Shaun Livingston, Grant Hill, and Derrick Rose have all suffered significant injuries in their careers and have come back to make an impact in the NBA.
“Why do we fall sir? So that we can learn to pick ourselves up.”
-Alfred from Batman Begins
18. Don’t be racist.
…or else get banned like Donald Sterling and lose your team.
19. Being the first to do something will make you influential even if your game is just alright.
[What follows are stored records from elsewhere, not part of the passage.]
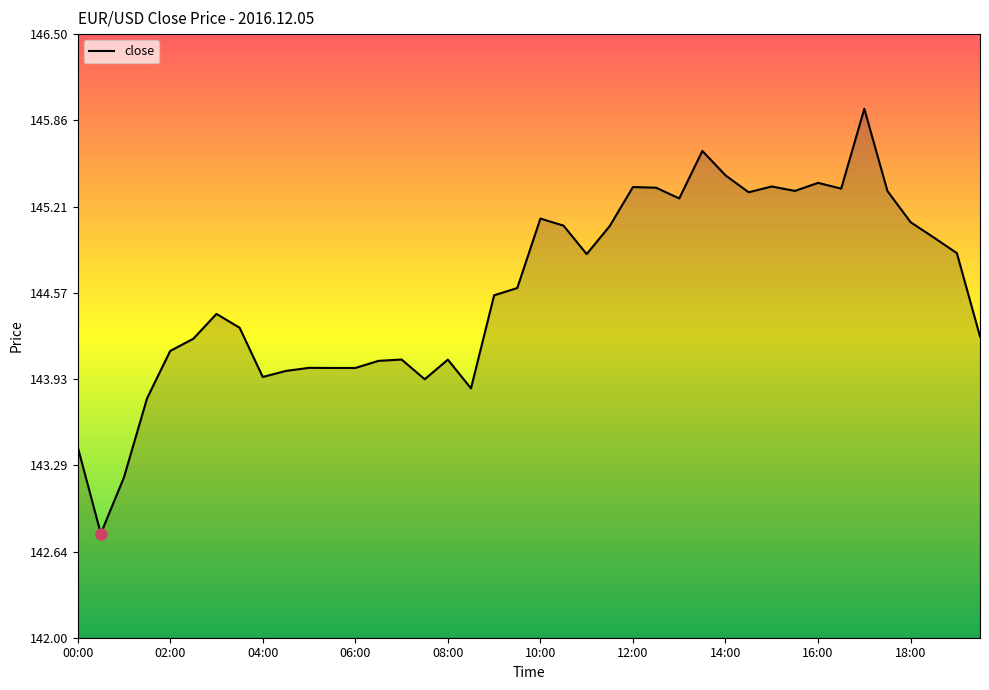

What is the greatest value displayed?

145.9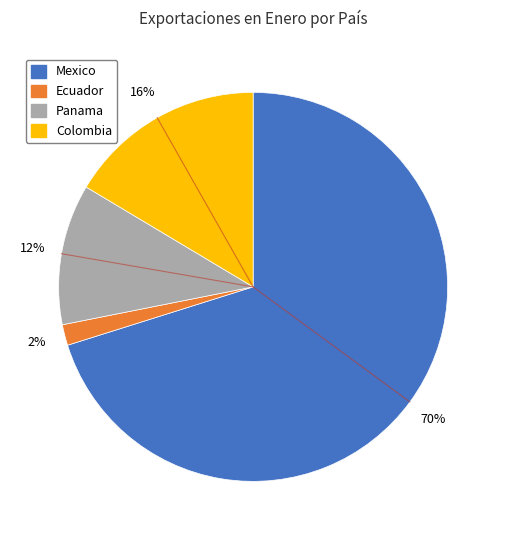

True or false: Colombia accounts for 16% of the total.

True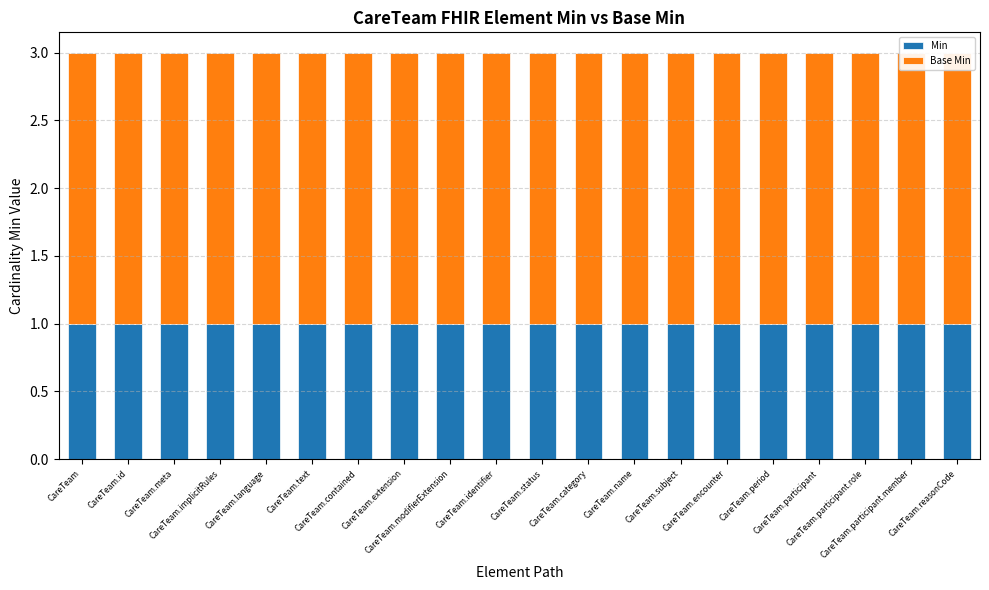

Which series changed the most between CareTeam.text and CareTeam.participant?

Min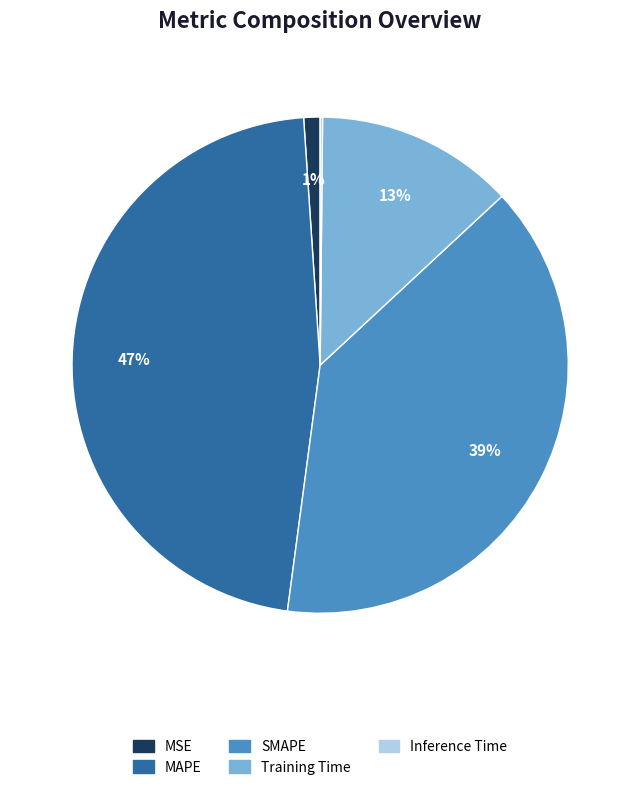

The Training Time slice represents 13% of the pie. True or false?

True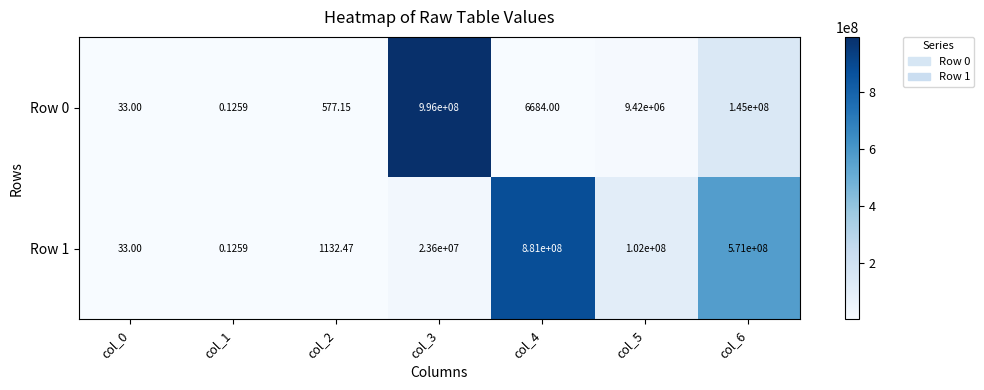

Is the value of Row 0 at col_4 greater than the value of Row 1 at col_1?

Yes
For some reason, when I think about Kobe, I have to think about his slam dunk contest win and his between the legs dunk. The first player to do that dunk was Isiah Rider, who called it the “East Bay Funk”. He wasn’t that memorable of a player but he’ll always have “East Bay Funk”.
20. Wear a condom.
…if you don’t want to pay child support to about ten women like Shawn Kemp.
21. Don’t get caught Shaq’tin a Fool.
22. Don’t forget the past.
The game wouldn’t be where it is today without Russell, Chamberlain, Baylor, West, Oscar Robertson, Kareem, Julius Erving, Bird, Magic, and a bunch of other legends who paved the way for the game we have today. I guess Kobe talked about generations best when he tweeted:
“Domino effect. I stole some of his,” Bryant wrote. “This generation stole some of mine. Bryant then added the hashtag, #thecycle.
23. Look forward to the future.
The Cavs look like they’ll be fun to watch, Julius Randle looks like he can make an impact for the Lakers, and the league seems to be thriving. What’s not to be happy about if you’re an NBA fan?
24. Nothing lasts forever.
I remember when Kobe first signed with the Lakers, and it wasn’t even legal for him to sign the contract because he was only 17. I was in third grade then, and his Crazy 8 Adidas shoes were all the hype. He did the dunk contest, won that, won three championships with Shaq, a couple with Pau, made a bunch of all star appearances, won a gold medal in Beijing, won an MVP, scored 81 points, and the list goes on and on. These past 18 years have sure passed by quickly. One day, apparently not too soon from now since he’s in the twilight of his career, his playing days will fade away permanently. And I’ll just be glad that we got to witness his playing days in the NBA and all the other players he dueled all these years that seemed to have flown by way too fast. Nothing lasts forever, so let’s cherish his last few years as much as we can.
To an awesome and exciting NBA season to come!